As expected, the prime cleanup contractor at the Department of Energy’s Oak Ridge Site in Tennessee has taken over transuranic waste responsibilities from North Wind, the agency said Tuesday.
As of last week, Amentum-led United Cleanup Oak Ridge (UCOR) took over the Transuranic Waste Processing Center from North Wind Solutions, DOE said in a Tuesday announcement.
North Wind’s seven-year, $291-million contract expired Oct. 26 and the transuranic waste work was absorbed into UCOR’s site-wide cleanup contract. The current iteration of the UCOR contract, held by a team consisting of partners Amentum, Jacobs and Honeywell, began in May and is valued at $8.3 billion over 10 years.
So far, Transuranic Waste Processing Center workers processed, repackaged and certified 98% of the legacy debris waste for shipment to the Waste Isolation Pilot Plant (WIPP) in New Mexico, DOE said in the news release.
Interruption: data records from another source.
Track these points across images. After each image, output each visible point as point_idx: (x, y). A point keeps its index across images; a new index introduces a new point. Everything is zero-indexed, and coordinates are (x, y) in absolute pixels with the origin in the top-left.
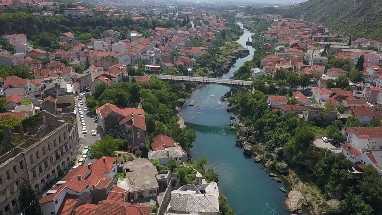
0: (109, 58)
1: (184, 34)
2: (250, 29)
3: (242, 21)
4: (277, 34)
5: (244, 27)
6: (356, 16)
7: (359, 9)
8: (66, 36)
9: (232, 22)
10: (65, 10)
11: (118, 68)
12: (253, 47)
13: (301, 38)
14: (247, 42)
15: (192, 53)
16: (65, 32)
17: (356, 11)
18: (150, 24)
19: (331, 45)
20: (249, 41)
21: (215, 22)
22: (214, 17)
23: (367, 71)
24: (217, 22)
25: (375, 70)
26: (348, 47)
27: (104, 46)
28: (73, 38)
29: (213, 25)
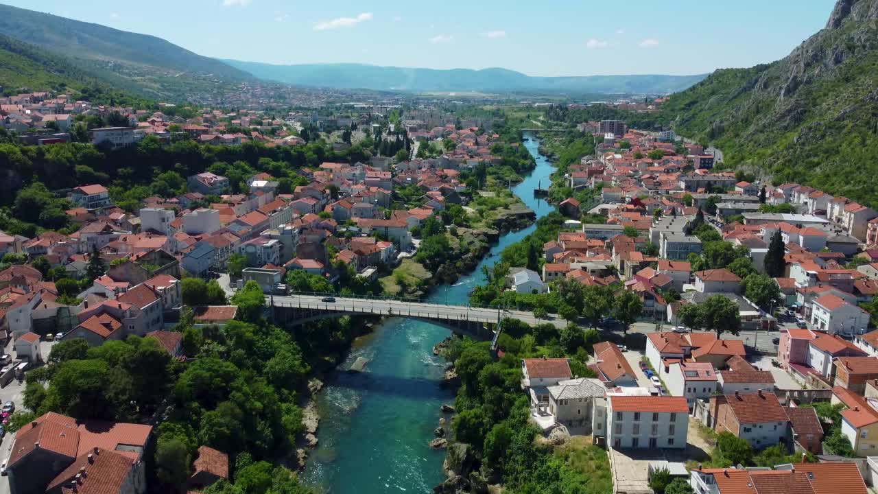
0: (153, 256)
1: (381, 179)
2: (550, 158)
3: (538, 138)
4: (602, 172)
5: (541, 153)
6: (786, 128)
7: (789, 111)
8: (87, 195)
9: (512, 140)
10: (95, 133)
11: (150, 289)
12: (550, 203)
13: (655, 183)
14: (535, 191)
15: (386, 228)
16: (84, 185)
17: (783, 116)
18: (310, 155)
19: (720, 201)
20: (541, 188)
21: (470, 144)
22: (472, 130)
23: (791, 277)
24: (477, 143)
25: (808, 274)
26: (757, 206)
27: (163, 220)
28: (106, 198)
29: (463, 152)
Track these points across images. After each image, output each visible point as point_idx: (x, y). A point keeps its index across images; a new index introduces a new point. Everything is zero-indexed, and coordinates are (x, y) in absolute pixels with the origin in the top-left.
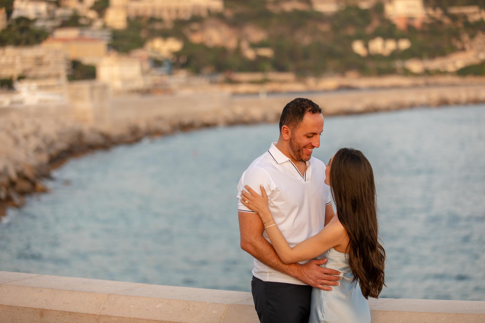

The processing center was built at the DOE Office of Environmental Management nuclear cleanup site in 2003. To date, workers at Oak Ridge have sent 83% the site’s contact-handled transuranic waste and 70% of the more radioactive remote-handled waste to WIPP, DOE said in the announcement.
The orientation meeting for North Wind employees being transferred over to UCOR occurred Oct. 27. UCOR plans to finish any remaining legacy transuranic waste processing, plan for eventual shipment to WIPP and ultimately tear down the processing facility.